- **Brief**:
Wherever the string "LINES" shows up in the material below, copy that line.

- **Given information**:
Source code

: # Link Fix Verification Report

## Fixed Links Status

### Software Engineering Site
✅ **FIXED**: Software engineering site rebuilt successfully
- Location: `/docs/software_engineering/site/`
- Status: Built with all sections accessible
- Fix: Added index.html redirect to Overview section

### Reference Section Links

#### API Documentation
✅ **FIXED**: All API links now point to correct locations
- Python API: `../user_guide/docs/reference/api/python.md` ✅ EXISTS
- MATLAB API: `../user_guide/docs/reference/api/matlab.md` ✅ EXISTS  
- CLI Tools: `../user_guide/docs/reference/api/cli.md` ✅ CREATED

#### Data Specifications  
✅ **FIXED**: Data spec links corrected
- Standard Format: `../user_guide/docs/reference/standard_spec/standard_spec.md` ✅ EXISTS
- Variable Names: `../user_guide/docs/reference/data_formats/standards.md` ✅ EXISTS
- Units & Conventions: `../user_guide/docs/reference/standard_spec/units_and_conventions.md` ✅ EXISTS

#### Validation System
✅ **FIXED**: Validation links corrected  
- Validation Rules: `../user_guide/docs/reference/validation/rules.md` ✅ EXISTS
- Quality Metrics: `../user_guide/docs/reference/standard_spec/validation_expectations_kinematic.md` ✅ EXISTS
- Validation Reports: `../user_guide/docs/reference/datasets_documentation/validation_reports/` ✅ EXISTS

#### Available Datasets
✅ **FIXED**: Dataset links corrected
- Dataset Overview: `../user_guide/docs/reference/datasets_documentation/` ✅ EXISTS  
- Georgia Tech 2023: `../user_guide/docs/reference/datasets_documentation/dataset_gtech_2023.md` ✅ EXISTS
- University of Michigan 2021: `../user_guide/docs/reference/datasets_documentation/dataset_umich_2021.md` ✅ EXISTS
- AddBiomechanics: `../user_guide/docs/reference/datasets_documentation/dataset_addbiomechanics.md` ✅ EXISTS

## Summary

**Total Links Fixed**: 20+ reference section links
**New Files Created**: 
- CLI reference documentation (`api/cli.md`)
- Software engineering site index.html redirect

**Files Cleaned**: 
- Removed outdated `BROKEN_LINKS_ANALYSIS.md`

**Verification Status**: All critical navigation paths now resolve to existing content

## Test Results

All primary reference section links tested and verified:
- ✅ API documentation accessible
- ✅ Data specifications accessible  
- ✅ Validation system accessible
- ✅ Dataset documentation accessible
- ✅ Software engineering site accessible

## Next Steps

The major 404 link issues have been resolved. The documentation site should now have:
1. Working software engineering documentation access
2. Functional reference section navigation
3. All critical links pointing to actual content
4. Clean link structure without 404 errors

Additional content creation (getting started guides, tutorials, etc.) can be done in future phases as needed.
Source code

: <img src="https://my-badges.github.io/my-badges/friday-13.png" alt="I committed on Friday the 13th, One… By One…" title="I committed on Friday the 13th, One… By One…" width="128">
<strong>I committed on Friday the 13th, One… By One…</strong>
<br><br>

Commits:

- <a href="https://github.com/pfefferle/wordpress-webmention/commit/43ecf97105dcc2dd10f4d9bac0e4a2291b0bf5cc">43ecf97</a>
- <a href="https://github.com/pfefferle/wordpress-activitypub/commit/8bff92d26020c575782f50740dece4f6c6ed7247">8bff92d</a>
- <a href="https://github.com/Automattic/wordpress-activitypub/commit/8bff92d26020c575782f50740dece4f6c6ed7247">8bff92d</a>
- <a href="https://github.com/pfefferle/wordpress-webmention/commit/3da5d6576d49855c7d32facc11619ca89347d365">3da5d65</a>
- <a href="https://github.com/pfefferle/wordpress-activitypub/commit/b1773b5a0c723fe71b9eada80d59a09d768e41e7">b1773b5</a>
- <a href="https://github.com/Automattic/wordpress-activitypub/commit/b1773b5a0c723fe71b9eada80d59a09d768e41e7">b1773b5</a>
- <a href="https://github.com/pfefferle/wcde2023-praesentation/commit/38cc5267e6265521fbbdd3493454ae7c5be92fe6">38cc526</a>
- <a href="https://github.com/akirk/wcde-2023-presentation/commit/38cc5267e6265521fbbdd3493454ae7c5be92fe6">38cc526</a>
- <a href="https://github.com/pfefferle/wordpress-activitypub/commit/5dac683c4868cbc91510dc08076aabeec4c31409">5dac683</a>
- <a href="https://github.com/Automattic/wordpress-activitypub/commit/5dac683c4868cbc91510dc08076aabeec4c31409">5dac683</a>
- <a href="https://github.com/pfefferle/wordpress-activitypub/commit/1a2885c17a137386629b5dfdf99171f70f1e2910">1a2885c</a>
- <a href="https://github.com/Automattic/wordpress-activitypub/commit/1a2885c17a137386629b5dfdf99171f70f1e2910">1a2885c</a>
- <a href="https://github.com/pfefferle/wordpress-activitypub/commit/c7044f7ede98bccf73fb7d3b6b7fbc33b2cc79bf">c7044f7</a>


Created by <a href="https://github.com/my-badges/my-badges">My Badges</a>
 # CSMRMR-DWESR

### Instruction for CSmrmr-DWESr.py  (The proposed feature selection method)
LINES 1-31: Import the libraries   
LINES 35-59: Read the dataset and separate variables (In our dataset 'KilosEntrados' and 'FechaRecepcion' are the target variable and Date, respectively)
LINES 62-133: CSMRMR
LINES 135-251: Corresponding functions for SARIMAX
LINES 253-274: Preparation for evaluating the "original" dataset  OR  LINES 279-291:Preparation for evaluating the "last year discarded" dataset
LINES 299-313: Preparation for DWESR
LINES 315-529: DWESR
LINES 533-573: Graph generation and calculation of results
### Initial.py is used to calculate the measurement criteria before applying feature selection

- **Written response**:
LINES 1-31: Import the libraries   
LINES 35-59: Read the dataset and separate variables (In our dataset 'KilosEntrados' and 'FechaRecepcion' are the target variable and Date, respectively)
LINES 62-133: CSMRMR
LINES 135-251: Corresponding functions for SARIMAX
LINES 253-274: Preparation for evaluating the "original" dataset  OR  LINES 279-291:Preparation for evaluating the "last year discarded" dataset
LINES 299-313: Preparation for DWESR
LINES 315-529: DWESR
LINES 533-573: Graph generation and calculation of results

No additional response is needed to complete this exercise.